In manchen Situationen können sie sehr hilfreich sein, es kommt aber auf das Alter der Kinder und deren Krankheitszustand an. Bei Babys und Kleinkindern sollte man mit Hausmitteln zurückhaltend sein. Und Wadenwickel beispielsweise sollte man nur machen, wenn die Waden der Kinder wirklich warm sind. Das ist bei Fieber nicht immer der Fall. Zwiebelsaft kann bei Husten helfen, aber ein richtiger Ersatz für ein wirksames Arzneimittel ist das natürlich nicht. Und für den Zaubertee bei Magen-Darm-Infekten kursieren viele Rezepte, die Zusammensetzung ist aber nicht geeignet, den Flüssigkeitshaushalt auszugleichen. Der Zaubertee entspricht nie den Elektrolytlösungen aus der Apotheke, egal wie genau man ihn dosiert. Besser ist dann jegliche Art von Flüssigkeit, die das Kind mag wie Wasser, Tee oder auch Muttermilch.

Kann man bei Hausmitteln etwas  falschmachen?

Bei Wadenwickeln kaum, bei anderen Hausmitteln schon eher.

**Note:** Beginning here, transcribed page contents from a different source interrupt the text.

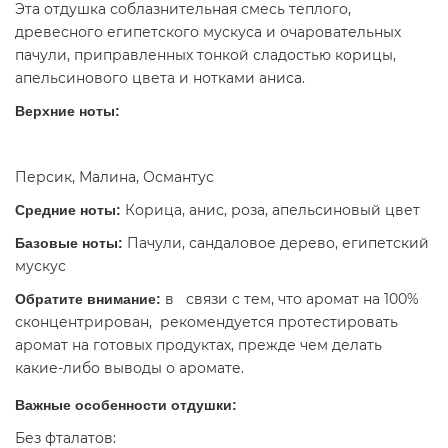
Эта отдушка соблазнительная смесь теплого,
древесного египетского мускуса и очаровательных
пачули, приправленных тонкой сладостью корицы,
апельсинового цвета и нотками аниса.
Верхние ноты:
Персик, Малина, Османтус
Корица, анис, роза, апельсиновый цвет
Средние ноты:
Пачули, сандаловое дерево, египетский
Базовые ноты:
мускус
в связи с тем, что аромат на 100%
Обратите внимание:
сконцентрирован, рекомендуется протестировать
аромат на готовых продуктах, прежде чем делать
какие-либо выводы о аромате.
Важные особенности отдушки:
Без фталатов:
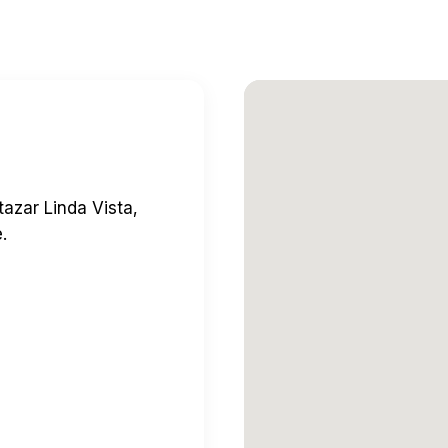
azar Linda Vista,
.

Cola und Salzstangen etwa werden bei Magen-Darm-Infekten gerne mal als Hausmittel empfohlen, dabei hilft das keineswegs. Im Gegenteil, das kann die Beschwerden sogar verschlimmern. Diese Kombination enthält nämlich zu viel Zucker, dafür aber zu wenig Salz, das kann Magen und Darm noch mehr durcheinanderbringen.

Können Hausmittel ein Ersatz für Arzneimittel sein?

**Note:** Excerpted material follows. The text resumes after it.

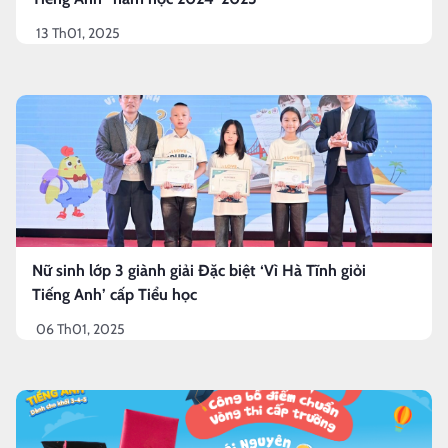
13 Th01, 2025
Nữ sinh lớp 3 giành giải Đặc biệt ‘Vì Hà Tĩnh giỏi
Tiếng Anh’ cấp Tiểu học
06 Th01, 2025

Es mag Eltern geben, die nur mit Wadenwickeln das Fieber ihrer Kinder in den Griff bekommen. Aber das ist sicher die Ausnahme. Hausmittel eignen sich selten als ausschließliche Behandlung, als Unterstützung sind sie aber okay. Man kann sie parallel einsetzen, dann helfen sie beim Gesundwerden.

Dr. Annette Brunert ist Kinder- und Jugendärztin sowie Oberärztin an den Darmstädter Kinderkliniken Prinzessin Margaret.